Some test text!

< Web samples

Read a PDF File in Javascript (Parse & Extract Text)

Sample Javascript code for using PDFTron SDK to read a PDF (parse and extract text). If you'd like to search text on PDF pages, see our code sample for text search. Learn more about our PDF Parsing & Content Extraction Library.

Step 1: Get your free trial license key, or sign in

Start Trial
Sign in

Step 2: Add the code:

//---------------------------------------------------------------------------------------
// Copyright (c) 2001-2019 by PDFTron Systems Inc. All Rights Reserved.
// Consult legal.txt regarding legal and license information.
//---------------------------------------------------------------------------------------

((exports) => {
  'use strict';

  exports.runTextExtractTest = async() => {
    // A utility method used to dump all text content in the console window.

• _Data for analysis_:
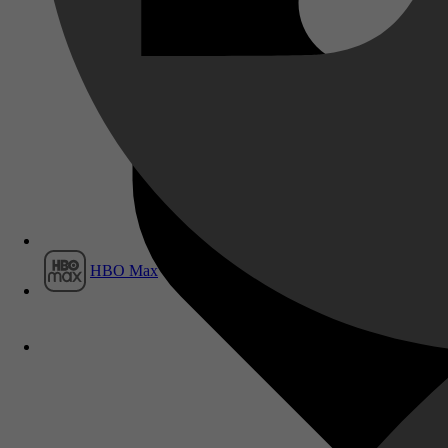
Film1
HBO Max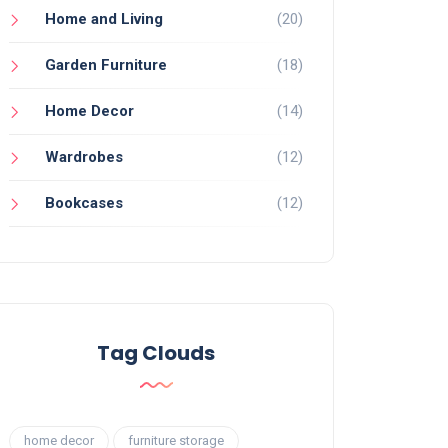
Home and Living
(20)
Garden Furniture
(18)
Home Decor
(14)
Wardrobes
(12)
Bookcases
(12)
Tag Clouds
home decor
furniture storage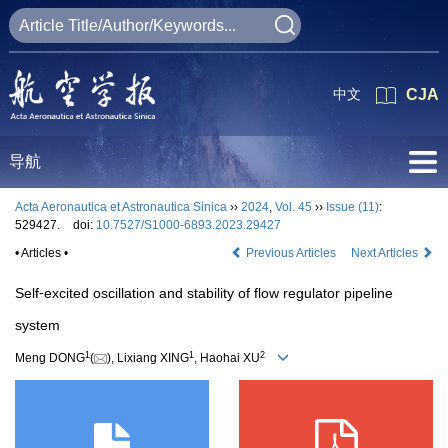
中文
CJA
导航
Acta Aeronautica et Astronautica Sinica
››
2024
,
Vol. 45
››
Issue (11)
:
529427.
doi:
10.7527/S1000-6893.2023.29427
• Articles •
Previous Articles
Next Articles
Self⁃excited oscillation and stability of flow regulator pipeline
system
1
1
2
Meng DONG
(
), Lixiang XING
, Haohai XU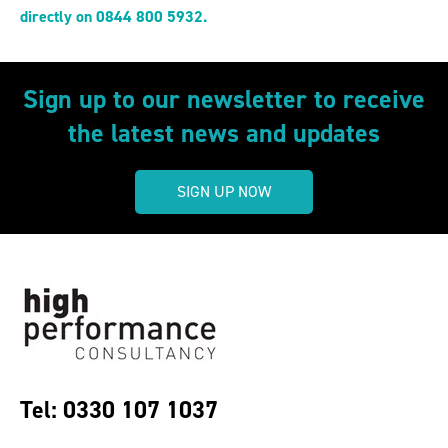
directly on 0844 800 5932.
Sign up to our newsletter to receive
the latest news and updates
SIGN UP NOW
Tel: 0330 107 1037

• _Job item 1_: Which company holds the copyright on the code in the JavaScript PDF-reading sample?
• _Job item 2_: List every comment in the code of the JavaScript PDF-reading sample that contains words rather than only a line of dashes.
• _Job item 3_: Please pick up the JavaScript PDF-reading sample after its last line and continue writing its code.

• _Exercise answer 1_: PDFTron Systems Inc.

• _Exercise answer 2_:
- Copyright (c) 2001-2019 by PDFTron Systems Inc. All Rights Reserved.
- Consult legal.txt regarding legal and license information.
- A utility method used to dump all text content in the console window.

• _Exercise answer 3_:
    const dumpAllText = async(reader) => {
      let element, bbox, arr;
      while ((element = await reader.next()) !== null) {
        switch (await element.getType()) {
          case PDFNet.Element.Type.e_text_begin:
            console.log('--> Text Block Begin');
            break;
          case PDFNet.Element.Type.e_text_end:
            console.log('--> Text Block End');
            break;
          case PDFNet.Element.Type.e_text:
            bbox = await element.getBBox();
            console.log('--> BBox: ' + bbox.x1 + ', ' + bbox.y1 + ', ' + bbox.x2 + ', ' + bbox.y2 + '\n');
            arr = await element.getTextString();
            console.log(arr);
            break;
          case PDFNet.Element.Type.e_text_new_line:
            break;
          case PDFNet.Element.Type.e_form:
            reader.formBegin();
            await dumpAllText(reader);
            reader.end();
            break;
        }
      }
    };

    // helper method for ReadTextFromRect
    const rectTextSearch = async(reader, pos, srchStr) => {
      let element, arr;
      while ((element = await reader.next()) !== null) {
        let bbox;
        switch (await element.getType()) {
          case PDFNet.Element.Type.e_text:
            bbox = await element.getBBox();
            if (await bbox.intersectRect(bbox, pos)) {
              arr = await element.getTextString();
              srchStr += arr + '\n';
            }
            break;
          case PDFNet.Element.Type.e_text_new_line:
            break;
          case PDFNet.Element.Type.e_form:
            reader.formBegin();
            srchStr += await rectTextSearch(reader, pos, srchStr); // possibly need srchStr = ...
            reader.end();
            break;
        }
      }
      return srchStr;
    };

    const readTextFromRect = async(page, pos, reader) => {
      let srchStr = '';
      reader.beginOnPage(page); // uses default parameters.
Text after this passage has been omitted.